◆ **EXERCISE REQUIREMENTS**
- 1) Answer these from the forum thread on frame timing:
(a) What frame rate does the simulation program need?
(b) Which compiler is one reply's author working with?
(c) Which library is said to have sub-microsecond resolution?
- 2) Resume the forum thread on frame timing with glutTimerFunc after its final post.

◆ **SOURCE EXTRACT**
--- --- ---

Effective Time-Keeper

Hi dudes,
I am trying to create a simulation program, in that i need an effective time keeping using the glutTimerFunc for a 30fps.

can i call this timer function from my RenderScene function?

if possible try to explain me how it works? i mean for 30fps it take 33millisec to wait n return to the timerfunction to execute.

the objective of my program is to create a driving simulation with rain effect. here droplet is fed into the windowpane and it begin to flow down. i wrote the code for everything but the timer not function properly.

if any clever head like 2 gimme some idea?

thanx
regards

You should get time in miliseconds and compare (time==n*(1/33))?proceed:sleep; But I’m working with MSVC++ 6.0 and I havn’t found way how to get time in miliseconds & get sleep to work, it seems that computer simply hangs If you’ll find out about those functions, please let me know.

thanx dude… will let u know, if it works fine.

If guys ready to gimme suggestion regarding the timer function, pls do it so…

thanx.

I think that I’ve found solution -> www.gametutorials.com There was somthing about time based movement, unfortunately it uses additional lib.
Is there realy no way to record milisecond in MSVC. like time.ti_hund in Borland Builder (HATE THAT THNG)

GLFW - sub microsecond resolution. Check the source for how it’s done (lib/win32/time.c).

--- --- ---

◆ **INPUT DATA**
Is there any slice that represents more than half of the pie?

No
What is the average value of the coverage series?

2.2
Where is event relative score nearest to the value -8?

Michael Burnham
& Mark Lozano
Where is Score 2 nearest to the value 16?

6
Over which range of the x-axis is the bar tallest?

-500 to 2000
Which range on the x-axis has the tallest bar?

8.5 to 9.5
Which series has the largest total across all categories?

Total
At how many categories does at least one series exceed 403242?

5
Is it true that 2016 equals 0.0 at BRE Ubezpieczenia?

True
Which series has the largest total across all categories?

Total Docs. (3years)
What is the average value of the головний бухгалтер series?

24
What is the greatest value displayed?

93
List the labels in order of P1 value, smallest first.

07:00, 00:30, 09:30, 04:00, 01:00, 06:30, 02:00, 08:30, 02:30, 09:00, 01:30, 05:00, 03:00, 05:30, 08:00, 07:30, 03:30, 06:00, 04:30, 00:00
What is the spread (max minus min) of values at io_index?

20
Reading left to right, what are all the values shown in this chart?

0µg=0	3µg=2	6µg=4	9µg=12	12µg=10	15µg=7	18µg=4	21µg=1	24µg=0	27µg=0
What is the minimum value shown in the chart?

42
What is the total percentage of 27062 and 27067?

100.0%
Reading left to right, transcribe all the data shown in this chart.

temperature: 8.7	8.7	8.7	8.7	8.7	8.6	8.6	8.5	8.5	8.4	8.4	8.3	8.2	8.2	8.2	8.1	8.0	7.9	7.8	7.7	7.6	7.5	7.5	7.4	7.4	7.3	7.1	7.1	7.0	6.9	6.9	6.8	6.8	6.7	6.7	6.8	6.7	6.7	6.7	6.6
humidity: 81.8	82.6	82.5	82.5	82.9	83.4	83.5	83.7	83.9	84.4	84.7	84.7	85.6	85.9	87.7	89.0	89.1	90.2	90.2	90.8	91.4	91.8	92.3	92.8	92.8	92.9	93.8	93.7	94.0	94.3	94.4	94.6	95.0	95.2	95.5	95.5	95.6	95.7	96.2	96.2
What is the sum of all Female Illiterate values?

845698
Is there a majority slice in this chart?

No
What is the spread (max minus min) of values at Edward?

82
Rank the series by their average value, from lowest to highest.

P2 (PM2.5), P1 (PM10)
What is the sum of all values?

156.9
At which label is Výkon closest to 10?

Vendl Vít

--- --- ---

◆ **ANSWERS TO THE EXERCISES**
- 1)
(a) 30fps.
(b) MSVC++ 6.0.
(c) GLFW.

- 2)
Almost all example programs that are included use time-based movement, and some (which use differential equations to propagate movement) also have special handling for low frame rates (which can lead to unstable simulations).

It’s quite simple, basically:

#define MAX_DELTA_T 1.0e-3   // Maximum propagation = 1 ms

  double t, t_old, dt_total, dt;

  t = glfwGetTime();
  dt_total = t - t_old;
  t_old = t;
  while( dt_total > 0.0 )
  {
    dt = dt_total > MAX_DELTA_T ? MAX_DELTA_T : dt_total;
    dt_total -= dt;
    UpdateState( dt );
  }

…where UpdateState is your physics propagation, collision detection etc. (NO rendering!)

In this example, we will propagate the simulation exactly the amount of time that has passed since we last updated the state (=realtime). If the elapsed time between two rendered frames is too large (limit here is 1 ms), then we iterate in 1 ms steps until we have completed dt_total seconds. That way we avoid an unstable simulation when the system can not maintain a high enough rendering speed, like some dude trying to run the simulation in 1600x1200 fullscreen with software OpenGL rendering (=zero point nought FPS).

Note that glfwGetTime() returns the time in seconds as a double precision floating point value. The timer resolution is usually better than 1 us. Bonus: it’s portable (!)

[This message has been edited by marcus256 (edited 12-12-2002).]

If you just want Win32 functions to get milliseconds, you can look at timeGetTime, or the more accurate functions QueryPerformanceCounter and QueryPerformanceFrequency.

For a more portable method, you can use ftime(), which uses a timeb struct that contains seconds and milliseconds. I don’t think that the accuracy of this method is that great, though.